* 抜粋テキスト *
⁂

図2図1に示す半導体プロセスシートが使用される半導体パッケージ製造方法における一部の工程を表す。
図3図1に示す半導体プロセスシートが使用される半導体パッケージ製造方法における一部の工程を表す。
図4図1に示す半導体プロセスシートが使用される半導体パッケージ製造方法における一部の工程を表す。
図5図1に示す半導体プロセスシートが使用される半導体パッケージ製造方法における一部の工程を表す。
図6図1に示す半導体プロセスシートが使用される半導体パッケージ製造方法における一部の工程を表す。
図7図1に示す半導体プロセスシートが使用される半導体パッケージ製造方法における一部の工程を表す。
【発明を実施するための形態】
【0025】
図1は、本発明の一の実施形態に係る半導体プロセスシートXの部分断面模式図である。半導体プロセスシートXは、半導体パッケージの製造過程で使用することのできるものであり、両面粘着シート10および部分封止剤層20を備える。両面粘着シート10は、粘着面10aおよびこれとは反対の粘着面10bを有し、これら粘着面10a,10b間において、基材11と、粘着力低減型の粘着剤層12と、粘着剤層13とを含む積層構造を有する。部分封止剤層20は、両面粘着シート10における粘着面10b上に剥離可能に密着している。

⁂

* 提供データ *
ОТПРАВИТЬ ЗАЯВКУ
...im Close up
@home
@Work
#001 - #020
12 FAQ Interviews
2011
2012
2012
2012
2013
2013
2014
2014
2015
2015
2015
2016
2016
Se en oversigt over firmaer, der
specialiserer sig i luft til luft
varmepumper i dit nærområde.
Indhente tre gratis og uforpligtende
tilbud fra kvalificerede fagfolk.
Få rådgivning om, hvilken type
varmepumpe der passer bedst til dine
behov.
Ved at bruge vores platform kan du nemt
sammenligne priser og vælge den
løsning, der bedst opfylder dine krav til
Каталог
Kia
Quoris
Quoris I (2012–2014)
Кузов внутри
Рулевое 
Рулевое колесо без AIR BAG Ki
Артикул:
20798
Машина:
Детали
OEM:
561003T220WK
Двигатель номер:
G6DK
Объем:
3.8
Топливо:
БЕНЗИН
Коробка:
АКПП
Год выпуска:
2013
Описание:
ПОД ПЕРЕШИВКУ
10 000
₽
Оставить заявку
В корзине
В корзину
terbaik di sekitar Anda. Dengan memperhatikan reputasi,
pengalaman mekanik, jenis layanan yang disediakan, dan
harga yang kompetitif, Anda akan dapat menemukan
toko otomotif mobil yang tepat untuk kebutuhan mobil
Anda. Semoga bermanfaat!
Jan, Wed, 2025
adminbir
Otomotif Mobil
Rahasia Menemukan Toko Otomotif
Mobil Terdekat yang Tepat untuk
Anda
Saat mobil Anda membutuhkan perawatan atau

⁂

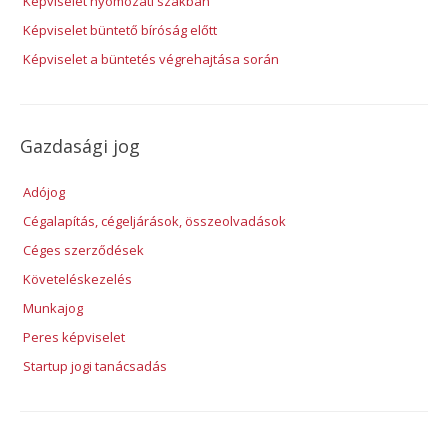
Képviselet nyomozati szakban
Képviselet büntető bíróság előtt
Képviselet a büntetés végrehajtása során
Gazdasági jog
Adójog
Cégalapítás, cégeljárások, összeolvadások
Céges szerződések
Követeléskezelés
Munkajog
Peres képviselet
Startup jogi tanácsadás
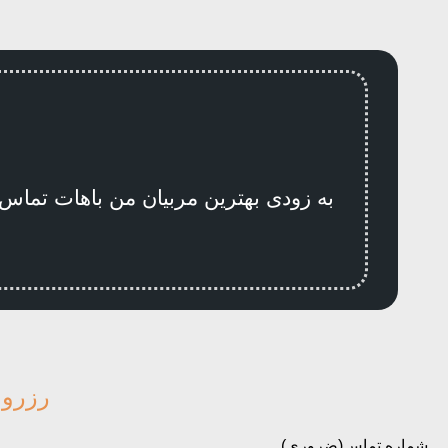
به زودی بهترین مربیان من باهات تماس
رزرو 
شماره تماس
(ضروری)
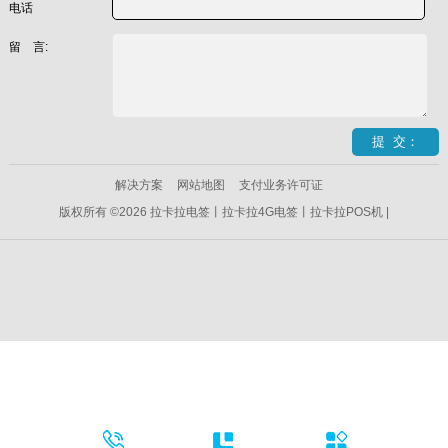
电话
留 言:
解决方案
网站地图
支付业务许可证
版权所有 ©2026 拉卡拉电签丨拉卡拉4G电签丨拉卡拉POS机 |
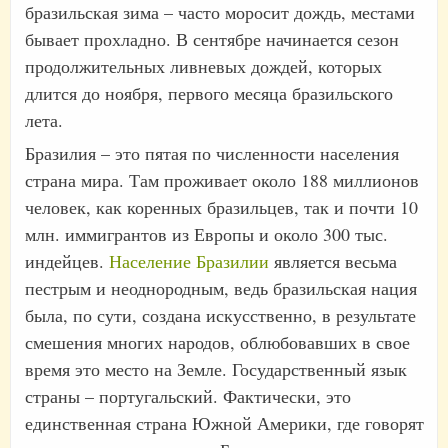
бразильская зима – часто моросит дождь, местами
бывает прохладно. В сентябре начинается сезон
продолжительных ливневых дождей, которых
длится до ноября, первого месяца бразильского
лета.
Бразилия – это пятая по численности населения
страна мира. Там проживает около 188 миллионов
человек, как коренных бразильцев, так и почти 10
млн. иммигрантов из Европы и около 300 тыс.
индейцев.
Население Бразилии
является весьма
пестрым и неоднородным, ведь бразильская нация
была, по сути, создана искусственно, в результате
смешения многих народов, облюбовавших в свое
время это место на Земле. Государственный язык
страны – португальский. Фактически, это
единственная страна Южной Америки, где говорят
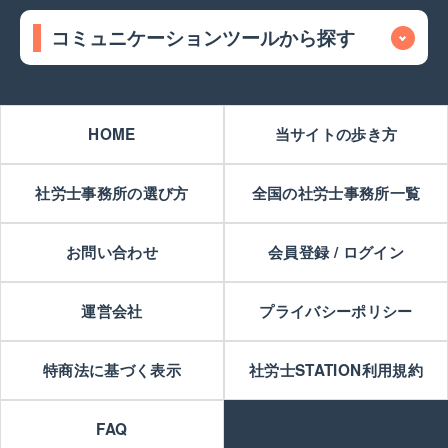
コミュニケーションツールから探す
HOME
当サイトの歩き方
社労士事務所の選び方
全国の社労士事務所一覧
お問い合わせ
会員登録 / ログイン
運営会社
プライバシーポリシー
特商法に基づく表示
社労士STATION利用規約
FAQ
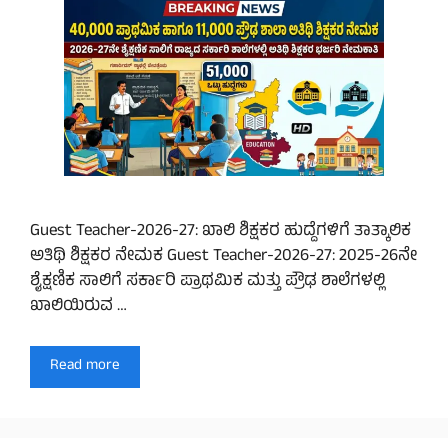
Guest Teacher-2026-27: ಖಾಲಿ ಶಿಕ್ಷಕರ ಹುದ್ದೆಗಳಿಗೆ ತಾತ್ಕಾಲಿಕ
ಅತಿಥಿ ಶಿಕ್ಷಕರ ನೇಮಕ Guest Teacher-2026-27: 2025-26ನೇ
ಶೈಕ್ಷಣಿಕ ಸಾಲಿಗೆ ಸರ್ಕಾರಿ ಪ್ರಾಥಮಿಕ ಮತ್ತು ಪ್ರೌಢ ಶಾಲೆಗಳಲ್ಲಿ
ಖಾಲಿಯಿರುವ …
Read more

⁂

* 取り組む課題 *
**a.** 半導体プロセスシートに関する文章で、半導体パッケージ製造方法における一部の工程を表すとされている図の番号をすべて挙げてください。
**b.** 記録のうち、「به زودی بهترین مربیان من باهات تماس」を含む行から書き写しを始め、「版权所有 ©2026 拉卡拉电签丨拉卡拉4G电签丨拉卡拉POS机 |」を含む行で終えてください。両端の行も含め、一字一句そのまま複写し、画像は省いてください。

* 課題の解答 *
**a.** 図2、図3、図4、図5、図6、図7

**b.**
به زودی بهترین مربیان من باهات تماس
رزرو 
شماره تماس
(ضروری)
电话
留 言:
解决方案
网站地图
支付业务许可证
版权所有 ©2026 拉卡拉电签丨拉卡拉4G电签丨拉卡拉POS机 |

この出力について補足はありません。